▸ **PROBLEM REQUIREMENTS**: Carry on the passage about growing hydroponic tomatoes from where it stops.

▸ **SOURCE PASSAGE**:
———

As plants enter the fruiting stage, hydroponic tomatoes tend to get ambitious with their truss development. Some cherry tomato varieties can even attempt to grow more than 30 fruits per truss! By clipping the truss down to a balanced amount of fruit, according to plant type and environmental conditions, the remaining fruit will reach their maximum potential. During winter, tomato plants have less energy available to ripen, so it’s best to leave less fruit on the truss.

Maintaining Balance

A plant can cycle between surplus vegetative or reproductive growth according to its environmental conditions and fertilizer ratios. For a long life cycle, it’s important to maintain a proper balance so production is as consistent as possible. A higher nitrogen ratio will steer the plant towards vegetative growth. Plant morphological characteristics such as stem thickness and elongation, and the distance between the apical meristem and the last open flower, and are good indictors of plant growth status. For example, a reduction in stem thickness is a good indicator of reproductive growth and is often the result of increased environmental stress. For most tomato cultivars, a thicker stem indicates vegetative growth tendencies.

Pollinating Properly

Contrary to the myth that tomato plants can self-pollinate, they actually require motion to release the pollen from within the anther (the male organ). Generally, bees land on the flower and vibrate their wing muscles, causing the pollen to fall down onto their bellies. Commercial tomato farmers generally decide between mechanical pollination and natural techniques. Mechanical pollination involves the physical shaking or vibrating of the flower cluster. Humidity and temperature conditions are often ideal in the early afternoon for mechanical pollination. The best approach is to use an electric vibrator on each truss or to use a metal pole to shake the wires above plants.

———

▸ **ENTRIES SUPPLIED**:
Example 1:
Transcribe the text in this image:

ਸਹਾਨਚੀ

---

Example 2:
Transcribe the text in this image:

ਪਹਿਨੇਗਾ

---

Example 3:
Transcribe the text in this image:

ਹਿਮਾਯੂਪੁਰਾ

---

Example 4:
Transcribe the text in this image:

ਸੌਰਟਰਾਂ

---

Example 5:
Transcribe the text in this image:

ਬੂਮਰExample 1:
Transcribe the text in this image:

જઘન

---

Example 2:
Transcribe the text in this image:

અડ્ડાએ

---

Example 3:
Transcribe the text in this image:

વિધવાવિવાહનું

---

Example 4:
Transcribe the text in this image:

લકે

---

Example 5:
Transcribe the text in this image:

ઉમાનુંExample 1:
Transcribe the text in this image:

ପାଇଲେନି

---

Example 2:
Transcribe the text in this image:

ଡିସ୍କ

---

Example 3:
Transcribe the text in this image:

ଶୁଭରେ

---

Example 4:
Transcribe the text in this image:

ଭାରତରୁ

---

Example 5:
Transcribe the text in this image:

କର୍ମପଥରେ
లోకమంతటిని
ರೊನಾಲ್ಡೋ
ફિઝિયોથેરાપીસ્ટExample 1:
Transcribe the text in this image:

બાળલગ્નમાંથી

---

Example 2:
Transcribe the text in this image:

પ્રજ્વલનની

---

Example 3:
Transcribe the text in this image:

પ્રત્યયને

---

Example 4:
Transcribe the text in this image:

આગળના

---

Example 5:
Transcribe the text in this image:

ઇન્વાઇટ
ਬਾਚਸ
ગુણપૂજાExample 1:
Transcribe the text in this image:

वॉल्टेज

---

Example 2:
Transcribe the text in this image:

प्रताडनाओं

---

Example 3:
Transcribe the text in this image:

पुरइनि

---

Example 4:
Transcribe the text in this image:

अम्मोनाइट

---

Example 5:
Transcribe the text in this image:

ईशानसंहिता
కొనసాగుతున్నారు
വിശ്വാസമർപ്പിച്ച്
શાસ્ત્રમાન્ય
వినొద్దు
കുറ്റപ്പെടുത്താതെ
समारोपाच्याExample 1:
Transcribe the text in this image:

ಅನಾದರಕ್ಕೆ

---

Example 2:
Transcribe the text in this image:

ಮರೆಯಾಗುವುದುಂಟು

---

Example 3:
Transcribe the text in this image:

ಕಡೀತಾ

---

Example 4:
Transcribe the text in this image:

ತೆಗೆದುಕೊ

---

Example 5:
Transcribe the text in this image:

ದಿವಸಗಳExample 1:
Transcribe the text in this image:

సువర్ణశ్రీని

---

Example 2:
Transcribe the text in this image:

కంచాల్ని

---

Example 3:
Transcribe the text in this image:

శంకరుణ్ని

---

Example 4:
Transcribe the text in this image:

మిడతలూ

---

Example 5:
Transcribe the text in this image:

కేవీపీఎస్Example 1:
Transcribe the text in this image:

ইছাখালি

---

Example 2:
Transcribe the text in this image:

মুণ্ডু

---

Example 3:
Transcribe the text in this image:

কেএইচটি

———

▸ **EXPECTED ANSWER**:
The more natural method of pollinating large greenhouses is using bees. However, maintaining a healthy hive requires an integrated pest management approach. There needs to be a proper balance of tomato flowers and bees. The bees pose no threat to people working in the greenhouse, but will be devastated by any insecticides used on the crop. Consequently, bumblebee pollination works well in pesticide-free greenhouses.

Timing the Harvest

After all the love and work put into your tomatoes, it’s time for a delicious harvest! But when is the best time to collect the fruit? Tomatoes emit ethylene gas, which causes a reduction of chlorophyll (the green stuff) and increases the carotenoids (reds and yellows) within the fruit. This causes the flesh to soften and the fruit to change color. This also explains why tomatoes continue to ripen after they have been harvested. For personal or commercial gardens, the ideal time to harvest is when the first signs of red appear on the fruit. Harvesting at this stage gives the fruit a longer shelf life and gives you plenty of time to take a bountiful, home-grown harvest to your friends’ houses!